SPORCULARA ULAŞIMDA BEDEN EĞİTİMCİLERİNİN ÖNEMİ
"Türkiye'de en büyük sıkıntılardan bir tanesi, sporcuları doğru yönlendirememektir. Öğrencinin spor yapmasında, beden eğitimi öğretmenlerinden etkisi oldukça fazla. Çocuklarımız onların avuçları arasında. Beden eğitimi öğretmenimiz duyarlı olduğu zaman, bizim işimiz çok kolay oluyor. Bizim daha çok sporcu bulmamızı sağlıyor. Bahsettiğim o çocuk, beden eğitimi öğretmeni tarafından yönlendirdi. Sanırım günümüzde birçok beden eğitimci hocamız, engeliler sporunu yeteri kadar bilmiyor. Doğru yönlendirme sayesinde bu çocukların hayatı kurtuluyor. Sporcu çıkarmamamızın nedenlerinden bir tanesi de, sporcuyu yönlendirememek. Kulüplere gerekli altyapı desteği sağlanamaması.

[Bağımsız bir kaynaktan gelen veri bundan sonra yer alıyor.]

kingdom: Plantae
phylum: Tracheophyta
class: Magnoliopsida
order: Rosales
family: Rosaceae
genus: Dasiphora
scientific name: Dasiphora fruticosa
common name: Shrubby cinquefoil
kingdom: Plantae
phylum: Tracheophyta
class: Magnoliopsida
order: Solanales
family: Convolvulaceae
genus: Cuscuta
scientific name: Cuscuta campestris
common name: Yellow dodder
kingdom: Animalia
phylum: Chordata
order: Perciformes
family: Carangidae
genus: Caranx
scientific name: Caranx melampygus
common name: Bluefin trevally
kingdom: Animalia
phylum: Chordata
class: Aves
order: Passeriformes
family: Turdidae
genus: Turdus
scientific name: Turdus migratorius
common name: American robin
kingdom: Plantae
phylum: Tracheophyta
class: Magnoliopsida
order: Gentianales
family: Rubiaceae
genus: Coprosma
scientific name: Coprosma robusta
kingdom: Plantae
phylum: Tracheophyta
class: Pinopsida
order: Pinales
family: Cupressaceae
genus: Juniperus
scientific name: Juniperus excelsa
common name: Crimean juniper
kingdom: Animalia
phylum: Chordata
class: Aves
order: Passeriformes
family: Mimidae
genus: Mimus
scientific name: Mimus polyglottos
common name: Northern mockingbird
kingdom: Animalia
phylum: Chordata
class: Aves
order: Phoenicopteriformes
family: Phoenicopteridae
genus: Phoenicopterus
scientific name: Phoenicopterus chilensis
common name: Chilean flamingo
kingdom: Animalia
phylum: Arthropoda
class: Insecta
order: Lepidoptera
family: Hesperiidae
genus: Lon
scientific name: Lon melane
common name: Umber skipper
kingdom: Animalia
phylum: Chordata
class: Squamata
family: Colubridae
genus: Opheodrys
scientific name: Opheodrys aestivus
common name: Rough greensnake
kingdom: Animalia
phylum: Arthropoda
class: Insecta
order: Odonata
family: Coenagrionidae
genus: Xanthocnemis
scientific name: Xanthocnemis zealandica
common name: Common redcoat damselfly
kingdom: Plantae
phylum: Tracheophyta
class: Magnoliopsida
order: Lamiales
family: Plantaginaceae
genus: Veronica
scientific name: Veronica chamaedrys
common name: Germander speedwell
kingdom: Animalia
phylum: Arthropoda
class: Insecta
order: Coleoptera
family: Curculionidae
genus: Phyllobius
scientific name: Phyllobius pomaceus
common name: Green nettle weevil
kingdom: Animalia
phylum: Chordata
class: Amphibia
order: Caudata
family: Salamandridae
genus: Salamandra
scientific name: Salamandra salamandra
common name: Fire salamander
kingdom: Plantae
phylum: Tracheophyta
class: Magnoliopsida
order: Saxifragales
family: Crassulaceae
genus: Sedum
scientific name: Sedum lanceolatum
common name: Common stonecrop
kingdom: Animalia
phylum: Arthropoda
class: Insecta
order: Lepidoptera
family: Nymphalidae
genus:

PARALİMPİK OYUNLARINDAKİ BAŞARIMIZ
"Bu sene biz Paralimpik Oyunlarında önemli bir başarı aldık. Yeterli mi, bence değil. Türkiye'de bu kadar engelli varken, daha başarılı olmamız gerekiyor. Almanya'da engelsizlerde basketbol oynuyor. Almanya'da engelli sporcunun azlığı ve yeteri kadar sporcu yetişmemesinden dolayı. Bizde veriler ortada. Bu verilere göre nereden baksan Türkiye'de 6-7 milyon engelli mevcut. Bu nüfusa göre, sadece 10 branşta paralimpik oyunlarına madalya almayı başarı olarak saymıyorum. Devlet engelli sporuna birazcık pozitif ayrım yapmak zorundadır. Malzeme konusunda destek vermek lazım. Malzeme olmadığı sürece, bu ülkede yeteri kadar sporcu yetişmez.
ÖLÜMÜN GARANTİSİ OLMADIĞI SÜRECE, BEDENİN GARANTİSİ OLMAZ
"Şu anda iki üç sporcum 12-13 yaşlarından sonra engelli olmuşlar. Birçok sporcum ya iş hayatı ya da trafik kazası sonrası engelli kalmış. 'Herkes bir engelli adayıdır' sözü klişeleşmiş, ama gerçek bir sözcüktür.